-------- Data to examine --------
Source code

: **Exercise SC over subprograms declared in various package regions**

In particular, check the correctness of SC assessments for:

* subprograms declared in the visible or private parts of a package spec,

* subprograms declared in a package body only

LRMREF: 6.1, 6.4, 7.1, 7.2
--------
Aim of the exercise: All that is wanted is the run of lines from the start of the data through the line containing "declared in the", copied word for word.

Task result:
Source code

: **Exercise SC over subprograms declared in various package regions**

In particular, check the correctness of SC assessments for:

* subprograms declared in the visible or private parts of a package spec,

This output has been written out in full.